Privacy has increasingly become front page news, featuring prominently in political and social debates and financial reporting. From the legislative side, this is driven by laws such as the GDPR (EU), CCPA (CA), LGPD (BR) and PIPL (CN). But privacy is also being shaped by industry itself and beyond local legal requirements, with industry-led privacy enhancing technologies enabling global privacy effects. Civil society has also played a pivotal role in privacy governance, where academics and activists exert influence on privacy regulation and business practices. More and more, multistakeholderism is shaping global perspectives of privacy and reframing roles in this space. The panel will seek to explore how privacy and privacy enhancing technologies are being realized through multistakeholderism and the pros and cons of this approach. Can technical solutions to privacy pave the way for high levels of privacy protection beyond jurisdictional borders? Should laws provide space or even incentives for privacy preserving innovation and, if so, how?
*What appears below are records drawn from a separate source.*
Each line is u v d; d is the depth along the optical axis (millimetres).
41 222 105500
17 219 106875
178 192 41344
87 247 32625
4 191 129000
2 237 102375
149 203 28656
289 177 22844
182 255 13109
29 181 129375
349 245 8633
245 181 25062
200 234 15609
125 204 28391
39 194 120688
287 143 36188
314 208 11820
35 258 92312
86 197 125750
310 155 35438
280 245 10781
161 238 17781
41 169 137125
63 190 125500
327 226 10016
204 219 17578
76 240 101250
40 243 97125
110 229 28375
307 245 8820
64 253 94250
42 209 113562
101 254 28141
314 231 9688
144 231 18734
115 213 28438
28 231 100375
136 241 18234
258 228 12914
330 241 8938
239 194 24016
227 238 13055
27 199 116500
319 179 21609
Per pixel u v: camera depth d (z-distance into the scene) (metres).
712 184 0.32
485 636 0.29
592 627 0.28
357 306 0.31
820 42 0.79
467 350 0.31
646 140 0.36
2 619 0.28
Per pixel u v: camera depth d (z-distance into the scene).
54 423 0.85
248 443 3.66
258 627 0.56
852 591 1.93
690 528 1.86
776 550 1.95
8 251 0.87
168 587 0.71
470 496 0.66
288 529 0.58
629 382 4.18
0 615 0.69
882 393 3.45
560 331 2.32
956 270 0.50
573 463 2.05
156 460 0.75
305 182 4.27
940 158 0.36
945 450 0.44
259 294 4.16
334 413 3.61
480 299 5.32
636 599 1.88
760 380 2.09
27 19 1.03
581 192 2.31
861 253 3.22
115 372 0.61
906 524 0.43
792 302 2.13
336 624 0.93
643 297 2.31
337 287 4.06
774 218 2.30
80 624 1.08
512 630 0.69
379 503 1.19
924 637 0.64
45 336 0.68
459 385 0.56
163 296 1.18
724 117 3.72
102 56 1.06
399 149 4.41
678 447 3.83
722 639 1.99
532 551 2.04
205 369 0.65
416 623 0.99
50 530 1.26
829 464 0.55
Panellists will be asked to put forward their views on global governance of privacy and whether privacy can and should be achieved through multistakeholderism and the limits therein.
• Can laws on their own achieve enhanced privacy for individuals?
• What are the areas for collaboration that can identify and achieve privacy paradigm shifts?
• How do we do so in a manner that enhances privacy without causing stakeholders to seek to block or water down those changes?
• What role will technology developments play and how can we harness those developments for good?